When Polo visits the Khan, he describes the distant cities he has visited on his travels: wondrous places full of spiral staircases and green canals and markets full of astrolabes and bergamot and amethysts.
But shortly it becomes clear that Polo is less interested in the cities he describes — if, indeed, they even exist — than he is in probing the nature of places, and our experience of them, and the tools, like language, that we use to represent that experience.
Polo recalls the city of Tamara, where the streets are so thick with signboards that the traveler wonders whether he is experiencing the city or its own self-representation.
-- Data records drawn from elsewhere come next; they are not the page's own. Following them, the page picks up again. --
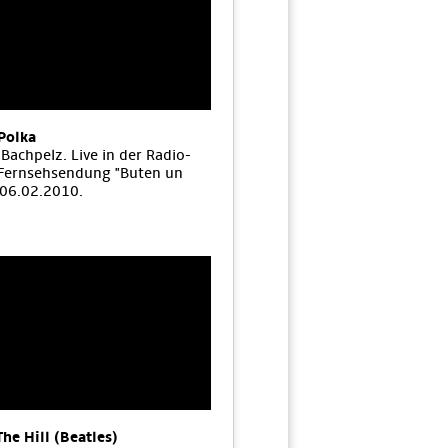
Polka
Bachpelz. Live in der Radio-
Fernsehsendung "Buten un
 06.02.2010.
The Hill (Beatles)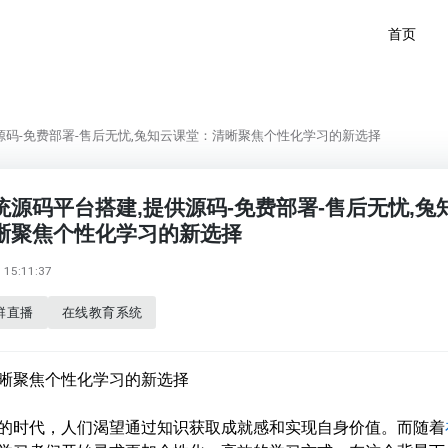
首页
源码-免费部署-售后无忧,兔知云课堂：清晰聚焦个性化学习的新选择
源码平台搭建,提供源码-免费部署-售后无忧,兔
晰聚焦个性化学习的新选择
15:11:37
群直播
在线教育系统
晰聚焦个性化学习的新选择
的时代，人们渴望通过知识获取成就感和实现自身价值。而随着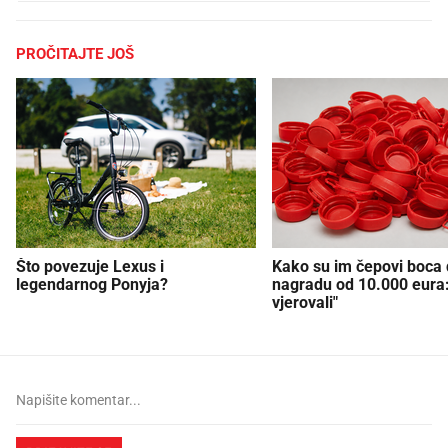
PROČITAJTE JOŠ
Što povezuje Lexus i
Kako su im čepovi boca d
legendarnog Ponyja?
nagradu od 10.000 eura
vjerovali"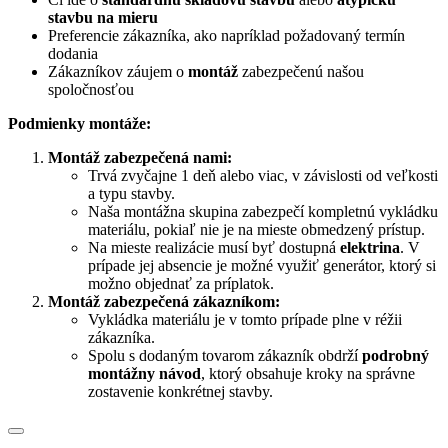
stavbu na mieru
Preferencie zákazníka, ako napríklad požadovaný termín
dodania
Zákazníkov záujem o
montáž
zabezpečenú našou
spoločnosťou
Podmienky montáže:
Montáž zabezpečená nami:
Trvá zvyčajne 1 deň alebo viac, v závislosti od veľkosti
a typu stavby.
Naša montážna skupina zabezpečí kompletnú vykládku
materiálu, pokiaľ nie je na mieste obmedzený prístup.
Na mieste realizácie musí byť dostupná
elektrina
. V
prípade jej absencie je možné využiť generátor, ktorý si
možno objednať za príplatok.
Montáž zabezpečená zákazníkom:
Vykládka materiálu je v tomto prípade plne v réžii
zákazníka.
Spolu s dodaným tovarom zákazník obdrží
podrobný
montážny návod
, ktorý obsahuje kroky na správne
zostavenie konkrétnej stavby.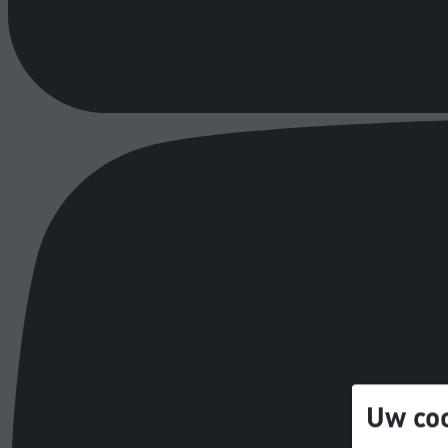
Uw coo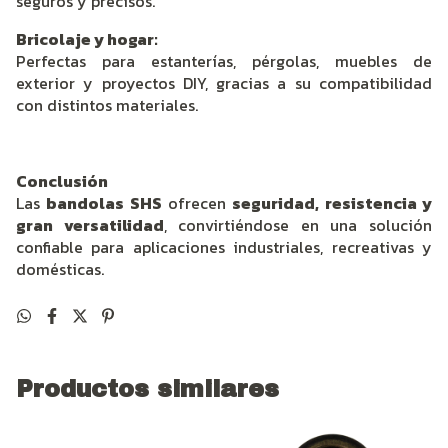
seguros y precisos.
Bricolaje y hogar:
Perfectas para estanterías, pérgolas, muebles de
exterior y proyectos DIY, gracias a su compatibilidad
con distintos materiales.
Conclusión
Las
bandolas SHS
ofrecen
seguridad, resistencia y
gran versatilidad
, convirtiéndose en una solución
confiable para aplicaciones industriales, recreativas y
domésticas.
Productos similares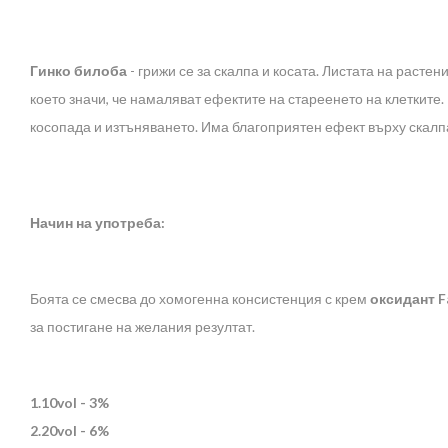
Гинко билоба
- грижи се за скалпа и косата. Листата на раст
което значи, че намаляват ефектите на стареенето на клеткит
косопада и изтъняването. Има благоприятен ефект върху скалпа
Начин на употреба:
Боята се смесва до хомогенна консистенция с крем
оксидант F
за постигане на желания резултат.
1.10vol - 3%
2.20vol - 6%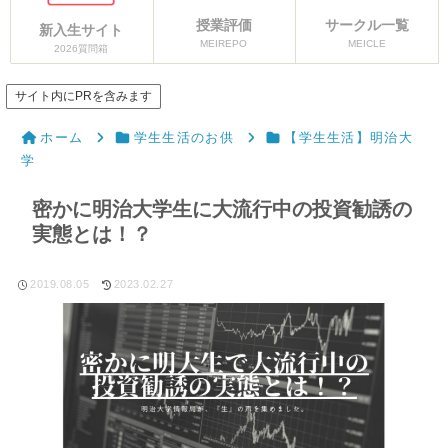
授業評価
サークル一覧
新入生サイト
MEIREPO
MEICLE
2026質問箱
サイト内にPRを含みます
ホーム
学生生活のお供
【学生生活】明治大
学
密かに明治大学生に大流行中の投資勧誘の
実態とは！？
2019.08.05
2023.02.27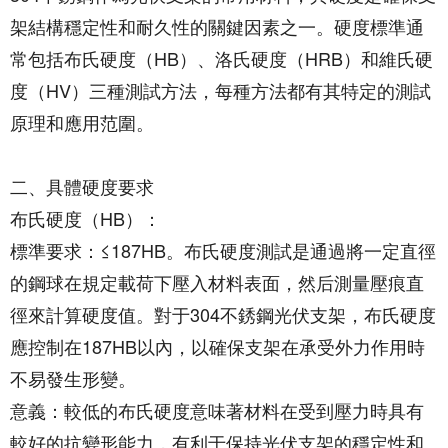
架結構穩定性和耐久性的關鍵因素之一。硬度標準通
常包括布氏硬度（HB）、洛氏硬度（HRB）和維氏硬
度（HV）三種測試方法，每種方法都有其特定的測試
原理和應用范圍。
二、具體硬度要求
布氏硬度（HB）：
標準要求：≤187HB。布氏硬度測試是通過將一定直徑
的鋼球在規定載荷下壓入材料表面，然后測量壓痕直
徑來計算硬度值。對于304不銹鋼光伏支架，布氏硬度
應控制在187HB以內，以確保支架在承受外力作用時
不易發生形變。
意義：較低的布氏硬度意味著材料在受到壓力時具有
較好的抗變形能力，有利于保持光伏支架的穩定性和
Or the spider-web city of Octavia, strung above a precipice, where the precarity of the city’s inevitable collapse is, paradoxically, a source of existential certainty for its inhabitants. Or Thekla, where the city’s builders pause their labor at dusk to refer to their blueprints in the nighttime constellations.
The cities that Polo recounts to the Khan are ideas more than they are places; they represent cities’ universal qualities; they are (as he puts it) a “discourse” in need of interpretation.
In short, they are literary things that beg literary questions. By this reasoning, one could argue that Invisible Cities is not about cities at all, but is, rather, about the nature of representation and experience.
Okay, sure. But we are talking about the Inferno here — Calvino’s Inferno, and also our own (which is real, and literally aflame). And while the Inferno is certainly a metaphor (for punishment, for suffering, for sin), it is also a place. The point with which Calvino ends his book and we begin this essay is that that place is here: where you are, where I am, right now! That our ability to resist the Inferno relies upon recognition of this simple fact.
If that’s the case, this postmodern maneuver seems to me a step in the wrong direction: that sublimating any talk of concrete places into metaphors and discourses carries us further from the world of material things and beings that sustains us. After all, dematerializing our living environment has long been a method of abandoning our responsibility to that environment and the people in it.
This critique could just as well apply to the politics of attention in general: that it can be indulgent and deluded and solipsistic and escapist. That it permits us, in its crudest manifestation, to focus on perceiving without ever actually doing anything. That it mistakes a shift in our experience for a shift in material conditions.
But this would, I think, be giving too little credit to its possibilities.
So let us be generous. Because the first step (and only the first!) of Calvino’s program is: seek and learn to recognize. Discern. And literature — particularly forms of literature considered outdated, like myth and epic and folklore3 — can indeed be instructive in this respect. It can give us tools to see, and to more precisely attend to those obscured faces of our surroundings which require our care and attention.
[Onward! Read Selling Sky (2/4) here…]
The translation of this cognate is a little clunky; in English, it’s not clear whether this should be taken to mean “misgiving” or “awe” or “understanding.” I suspect that the word in Italian more smoothly encompasses all three. Maybe LN or MH can clear this up for me.
See James Scott’s Seeing Like a State.
See Matthew Spellberg’s Myth Lessons for an awesome essay on the role of mythic and epic literature in contemporary prison education.